(Problem requirements):
When you reach the line in the data below that contains "these heads below", please start repeating lines exactly, and stop after the line that contains "- The queue", repeating nothing else.

(Record set):
'''

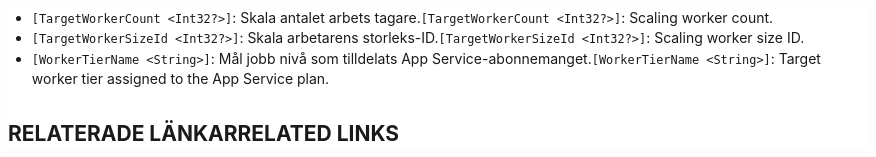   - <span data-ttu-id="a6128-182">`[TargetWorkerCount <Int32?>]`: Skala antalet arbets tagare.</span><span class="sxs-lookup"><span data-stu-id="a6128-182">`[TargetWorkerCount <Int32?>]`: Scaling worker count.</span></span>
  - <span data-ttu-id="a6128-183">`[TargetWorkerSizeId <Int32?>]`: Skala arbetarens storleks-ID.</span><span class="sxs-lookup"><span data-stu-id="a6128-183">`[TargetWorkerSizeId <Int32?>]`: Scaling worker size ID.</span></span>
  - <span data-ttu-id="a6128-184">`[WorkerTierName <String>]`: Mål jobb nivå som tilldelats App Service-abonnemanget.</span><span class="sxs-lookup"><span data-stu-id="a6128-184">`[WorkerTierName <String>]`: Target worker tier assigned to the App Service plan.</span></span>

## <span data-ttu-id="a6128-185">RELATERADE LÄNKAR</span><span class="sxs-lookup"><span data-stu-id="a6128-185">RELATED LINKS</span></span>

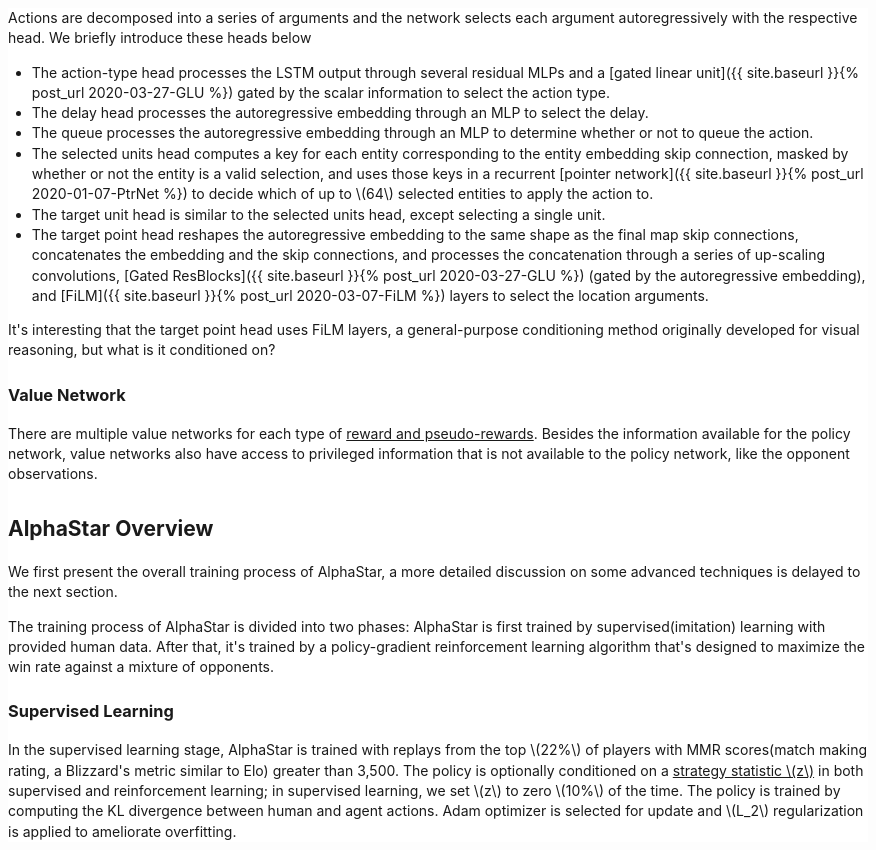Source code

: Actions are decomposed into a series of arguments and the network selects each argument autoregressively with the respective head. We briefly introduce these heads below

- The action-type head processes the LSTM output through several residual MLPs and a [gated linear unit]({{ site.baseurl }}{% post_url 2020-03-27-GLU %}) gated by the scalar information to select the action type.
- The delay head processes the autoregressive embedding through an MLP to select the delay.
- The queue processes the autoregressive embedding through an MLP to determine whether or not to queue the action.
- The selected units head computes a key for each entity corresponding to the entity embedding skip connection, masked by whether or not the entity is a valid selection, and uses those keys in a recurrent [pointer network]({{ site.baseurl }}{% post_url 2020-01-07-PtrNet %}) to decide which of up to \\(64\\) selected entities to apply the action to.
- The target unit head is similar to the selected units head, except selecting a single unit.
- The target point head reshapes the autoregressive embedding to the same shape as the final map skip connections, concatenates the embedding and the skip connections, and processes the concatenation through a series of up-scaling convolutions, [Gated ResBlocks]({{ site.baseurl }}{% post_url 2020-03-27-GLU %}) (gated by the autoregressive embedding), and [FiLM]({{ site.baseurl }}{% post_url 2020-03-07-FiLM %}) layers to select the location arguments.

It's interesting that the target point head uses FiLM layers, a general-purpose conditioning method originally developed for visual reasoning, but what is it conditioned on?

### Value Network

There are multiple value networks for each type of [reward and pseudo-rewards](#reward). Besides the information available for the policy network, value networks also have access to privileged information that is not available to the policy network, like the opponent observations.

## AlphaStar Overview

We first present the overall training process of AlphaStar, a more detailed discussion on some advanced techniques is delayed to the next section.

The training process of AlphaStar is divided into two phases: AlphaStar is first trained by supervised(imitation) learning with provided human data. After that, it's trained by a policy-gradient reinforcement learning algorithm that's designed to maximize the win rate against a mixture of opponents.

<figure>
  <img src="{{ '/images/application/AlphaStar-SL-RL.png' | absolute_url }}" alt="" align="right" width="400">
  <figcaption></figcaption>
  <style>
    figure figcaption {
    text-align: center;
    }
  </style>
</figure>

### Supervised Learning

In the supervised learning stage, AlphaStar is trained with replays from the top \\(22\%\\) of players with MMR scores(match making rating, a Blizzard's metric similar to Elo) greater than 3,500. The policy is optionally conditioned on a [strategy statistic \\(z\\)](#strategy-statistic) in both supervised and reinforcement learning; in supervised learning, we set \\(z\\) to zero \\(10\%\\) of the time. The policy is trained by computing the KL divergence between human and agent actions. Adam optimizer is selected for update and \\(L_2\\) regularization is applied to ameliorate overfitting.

'''
'''

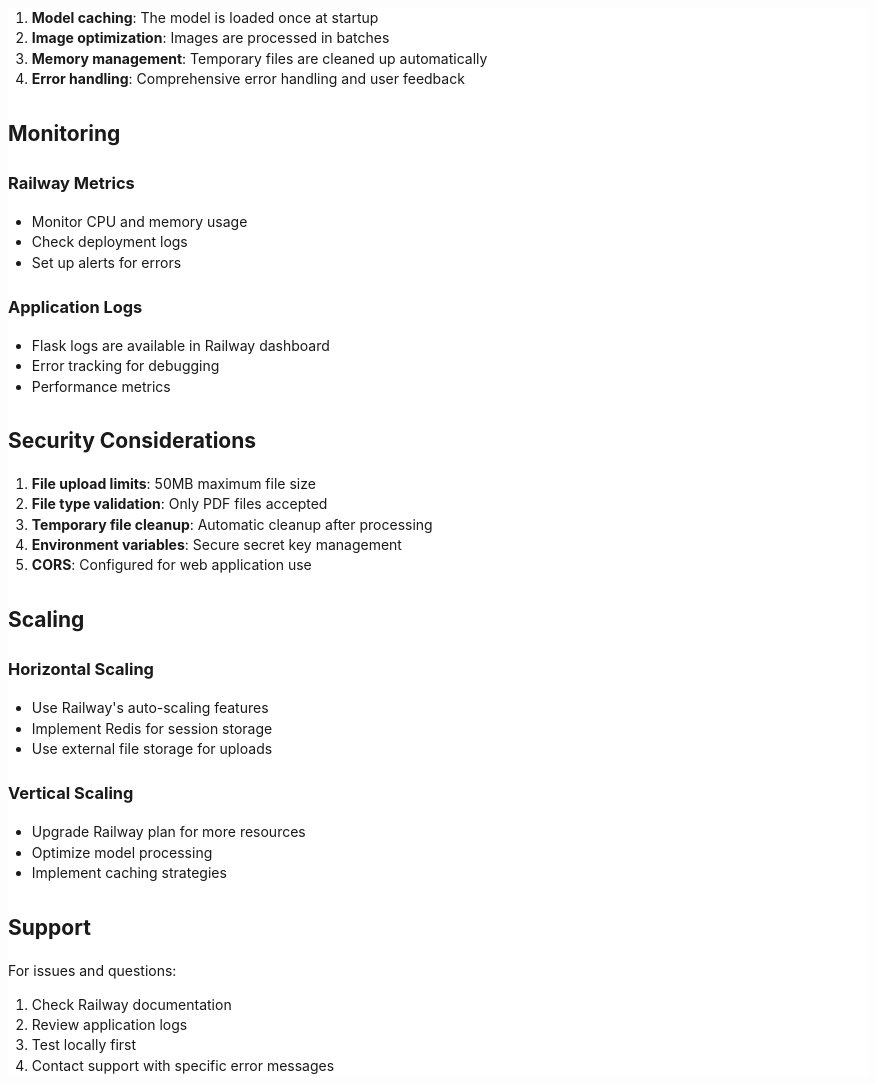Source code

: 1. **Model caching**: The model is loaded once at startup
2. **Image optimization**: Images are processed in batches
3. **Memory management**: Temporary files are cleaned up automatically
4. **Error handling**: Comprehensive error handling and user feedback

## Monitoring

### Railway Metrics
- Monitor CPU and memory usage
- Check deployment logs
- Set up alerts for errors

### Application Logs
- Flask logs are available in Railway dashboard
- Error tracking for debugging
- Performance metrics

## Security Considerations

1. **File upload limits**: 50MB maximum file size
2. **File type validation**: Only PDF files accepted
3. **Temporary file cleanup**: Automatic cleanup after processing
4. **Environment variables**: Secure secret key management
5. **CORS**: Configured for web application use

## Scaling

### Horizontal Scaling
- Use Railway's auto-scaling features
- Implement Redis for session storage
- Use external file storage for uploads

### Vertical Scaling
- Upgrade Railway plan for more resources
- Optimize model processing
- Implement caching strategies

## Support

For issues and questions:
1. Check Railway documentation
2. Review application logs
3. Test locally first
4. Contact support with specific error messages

'''

(Completed exercise):
: Actions are decomposed into a series of arguments and the network selects each argument autoregressively with the respective head. We briefly introduce these heads below

- The action-type head processes the LSTM output through several residual MLPs and a [gated linear unit]({{ site.baseurl }}{% post_url 2020-03-27-GLU %}) gated by the scalar information to select the action type.
- The delay head processes the autoregressive embedding through an MLP to select the delay.
- The queue processes the autoregressive embedding through an MLP to determine whether or not to queue the action.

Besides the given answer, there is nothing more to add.